Okay, fine. Well, can I thank you all for your evidence this morning? Can I thank David, Bert and Sean in Paris for joining us, and also Ed and Guto here in Cardiff? We're really grateful for your evidence. It's been really valuable and it'll certainly enrich our deliberations on this particular subject. 

Diolch yn fawr iawn am ymuno â ni. 

Thank you very much for joining us.

Thank you very much for joining us.

Thanks very much. Our pleasure.

5. Cynnig o dan Reol Sefydlog 17.42 i benderfynu gwahardd y cyhoedd o weddill y cyfarfod
5. Motion under Standing Order 17.42 to resolve to exclude the public from the remainder of the meeting


bod y pwyllgor yn penderfynu gwahardd y cyhoedd o weddill y cyfarfod yn unol â Rheol Sefydlog 17.42(vi).
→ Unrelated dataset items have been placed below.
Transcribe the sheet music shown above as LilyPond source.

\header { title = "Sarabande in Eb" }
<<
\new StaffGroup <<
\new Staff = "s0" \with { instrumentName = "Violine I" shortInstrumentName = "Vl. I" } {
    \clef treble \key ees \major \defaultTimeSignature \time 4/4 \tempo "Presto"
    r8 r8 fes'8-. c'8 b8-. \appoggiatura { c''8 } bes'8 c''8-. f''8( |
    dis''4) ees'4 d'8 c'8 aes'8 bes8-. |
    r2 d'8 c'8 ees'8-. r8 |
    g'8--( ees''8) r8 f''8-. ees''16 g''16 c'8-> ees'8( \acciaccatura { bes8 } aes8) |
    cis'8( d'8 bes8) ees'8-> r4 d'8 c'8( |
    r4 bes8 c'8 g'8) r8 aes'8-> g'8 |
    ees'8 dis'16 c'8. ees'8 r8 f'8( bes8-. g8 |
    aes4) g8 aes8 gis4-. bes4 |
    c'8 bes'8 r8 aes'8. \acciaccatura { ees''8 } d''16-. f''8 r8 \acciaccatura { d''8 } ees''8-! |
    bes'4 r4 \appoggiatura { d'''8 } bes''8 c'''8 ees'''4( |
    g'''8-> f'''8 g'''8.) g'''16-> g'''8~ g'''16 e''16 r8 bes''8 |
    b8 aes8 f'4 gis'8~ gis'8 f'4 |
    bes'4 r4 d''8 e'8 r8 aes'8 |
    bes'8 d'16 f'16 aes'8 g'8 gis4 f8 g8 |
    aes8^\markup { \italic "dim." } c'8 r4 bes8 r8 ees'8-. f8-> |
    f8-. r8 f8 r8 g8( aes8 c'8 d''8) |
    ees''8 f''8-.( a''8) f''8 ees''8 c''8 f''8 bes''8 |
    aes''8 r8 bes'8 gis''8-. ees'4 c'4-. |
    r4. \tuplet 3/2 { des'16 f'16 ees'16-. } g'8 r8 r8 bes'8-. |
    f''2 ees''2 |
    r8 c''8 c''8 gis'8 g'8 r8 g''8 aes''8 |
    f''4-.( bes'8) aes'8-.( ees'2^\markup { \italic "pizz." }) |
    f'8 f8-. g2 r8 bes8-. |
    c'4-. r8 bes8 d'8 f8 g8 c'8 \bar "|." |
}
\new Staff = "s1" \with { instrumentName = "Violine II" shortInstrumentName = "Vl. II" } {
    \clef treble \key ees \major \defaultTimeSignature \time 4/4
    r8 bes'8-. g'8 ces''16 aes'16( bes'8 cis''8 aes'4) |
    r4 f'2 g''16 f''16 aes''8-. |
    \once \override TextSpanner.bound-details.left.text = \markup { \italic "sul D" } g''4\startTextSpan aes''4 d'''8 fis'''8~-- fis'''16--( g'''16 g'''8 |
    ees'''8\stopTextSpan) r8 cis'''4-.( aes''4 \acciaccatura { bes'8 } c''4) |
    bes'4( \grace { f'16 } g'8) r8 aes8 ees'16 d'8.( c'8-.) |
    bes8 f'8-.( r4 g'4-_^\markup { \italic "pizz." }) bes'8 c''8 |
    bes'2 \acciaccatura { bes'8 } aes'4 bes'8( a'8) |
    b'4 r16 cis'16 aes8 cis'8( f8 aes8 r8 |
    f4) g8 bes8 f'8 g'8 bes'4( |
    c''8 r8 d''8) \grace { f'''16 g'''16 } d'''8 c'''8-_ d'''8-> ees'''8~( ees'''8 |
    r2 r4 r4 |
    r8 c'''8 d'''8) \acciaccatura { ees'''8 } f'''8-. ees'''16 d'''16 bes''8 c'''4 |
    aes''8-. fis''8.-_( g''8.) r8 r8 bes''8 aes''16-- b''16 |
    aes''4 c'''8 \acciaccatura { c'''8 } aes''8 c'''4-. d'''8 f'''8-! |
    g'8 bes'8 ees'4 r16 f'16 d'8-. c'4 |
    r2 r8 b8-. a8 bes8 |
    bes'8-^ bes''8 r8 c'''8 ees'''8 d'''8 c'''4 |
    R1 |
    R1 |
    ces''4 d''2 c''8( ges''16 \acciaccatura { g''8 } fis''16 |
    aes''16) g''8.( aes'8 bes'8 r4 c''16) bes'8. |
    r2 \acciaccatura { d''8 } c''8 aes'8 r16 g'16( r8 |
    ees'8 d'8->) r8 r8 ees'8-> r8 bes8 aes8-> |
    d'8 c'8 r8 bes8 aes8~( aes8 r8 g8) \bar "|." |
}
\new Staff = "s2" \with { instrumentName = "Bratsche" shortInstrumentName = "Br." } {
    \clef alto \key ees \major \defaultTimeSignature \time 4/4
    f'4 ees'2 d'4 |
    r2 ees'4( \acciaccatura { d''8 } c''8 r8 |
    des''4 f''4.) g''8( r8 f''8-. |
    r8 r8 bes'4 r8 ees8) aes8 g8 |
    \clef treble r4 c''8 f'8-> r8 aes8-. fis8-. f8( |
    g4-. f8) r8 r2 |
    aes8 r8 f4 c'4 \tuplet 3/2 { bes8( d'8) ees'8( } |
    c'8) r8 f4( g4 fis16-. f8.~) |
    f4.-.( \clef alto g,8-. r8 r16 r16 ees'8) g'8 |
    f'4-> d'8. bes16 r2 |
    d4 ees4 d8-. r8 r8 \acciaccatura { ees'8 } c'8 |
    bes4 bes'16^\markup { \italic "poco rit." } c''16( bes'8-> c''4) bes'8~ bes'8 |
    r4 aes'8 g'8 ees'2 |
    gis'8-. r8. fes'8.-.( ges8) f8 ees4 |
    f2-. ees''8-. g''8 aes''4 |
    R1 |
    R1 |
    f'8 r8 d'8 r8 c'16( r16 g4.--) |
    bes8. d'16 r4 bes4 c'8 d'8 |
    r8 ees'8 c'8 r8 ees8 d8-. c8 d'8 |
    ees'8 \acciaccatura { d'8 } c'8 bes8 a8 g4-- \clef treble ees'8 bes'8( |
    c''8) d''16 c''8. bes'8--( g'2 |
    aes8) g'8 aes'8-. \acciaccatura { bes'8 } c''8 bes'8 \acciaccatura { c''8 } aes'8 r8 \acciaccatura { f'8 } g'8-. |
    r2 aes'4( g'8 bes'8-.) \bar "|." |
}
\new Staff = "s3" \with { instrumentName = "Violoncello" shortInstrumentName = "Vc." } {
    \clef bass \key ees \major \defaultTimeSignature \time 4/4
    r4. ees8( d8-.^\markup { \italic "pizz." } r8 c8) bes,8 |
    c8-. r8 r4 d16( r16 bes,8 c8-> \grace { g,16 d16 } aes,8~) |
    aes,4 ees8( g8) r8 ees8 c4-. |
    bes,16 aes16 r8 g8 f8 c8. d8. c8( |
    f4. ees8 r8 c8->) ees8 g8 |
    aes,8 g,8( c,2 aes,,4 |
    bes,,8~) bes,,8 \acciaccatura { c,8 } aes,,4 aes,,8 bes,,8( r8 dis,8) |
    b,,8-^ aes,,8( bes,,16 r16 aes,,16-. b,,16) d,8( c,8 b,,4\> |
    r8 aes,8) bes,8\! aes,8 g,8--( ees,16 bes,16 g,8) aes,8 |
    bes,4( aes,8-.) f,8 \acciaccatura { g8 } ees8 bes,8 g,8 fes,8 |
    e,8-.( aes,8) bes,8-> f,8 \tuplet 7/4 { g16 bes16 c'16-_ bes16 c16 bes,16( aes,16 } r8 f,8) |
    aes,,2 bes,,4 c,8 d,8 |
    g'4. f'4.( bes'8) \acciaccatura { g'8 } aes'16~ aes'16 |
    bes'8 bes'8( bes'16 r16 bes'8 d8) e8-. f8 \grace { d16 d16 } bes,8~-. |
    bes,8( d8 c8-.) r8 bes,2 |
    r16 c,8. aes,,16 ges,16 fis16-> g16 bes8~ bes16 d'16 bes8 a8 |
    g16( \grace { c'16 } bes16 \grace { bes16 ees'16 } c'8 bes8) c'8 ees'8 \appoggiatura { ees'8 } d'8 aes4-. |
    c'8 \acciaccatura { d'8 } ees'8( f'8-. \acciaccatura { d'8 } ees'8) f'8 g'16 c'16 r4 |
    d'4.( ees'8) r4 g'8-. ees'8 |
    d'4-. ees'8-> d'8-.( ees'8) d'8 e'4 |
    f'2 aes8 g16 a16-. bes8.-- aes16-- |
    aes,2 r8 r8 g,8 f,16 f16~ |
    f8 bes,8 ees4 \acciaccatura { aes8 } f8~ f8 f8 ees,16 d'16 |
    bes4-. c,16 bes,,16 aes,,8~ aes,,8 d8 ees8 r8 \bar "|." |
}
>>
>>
that the committee resolves to exclude the public from the remainder of the meeting in accordance with Standing Order 17.42(vi).

Cynigiwyd y cynnig.

Motion moved.

We'll now move into private session as a committee, so I propose, in accordance with Standing Order 17.42(vi), that the committee resolves to exclude the public from the remainder of the meeting. Are all Members content? Content. Diolch yn fawr. We'll move into private session.

Derbyniwyd y cynnig.

Daeth rhan gyhoeddus y cyfarfod i ben am 11:06.

Motion agreed.

The public part of the meeting ended at 11:06.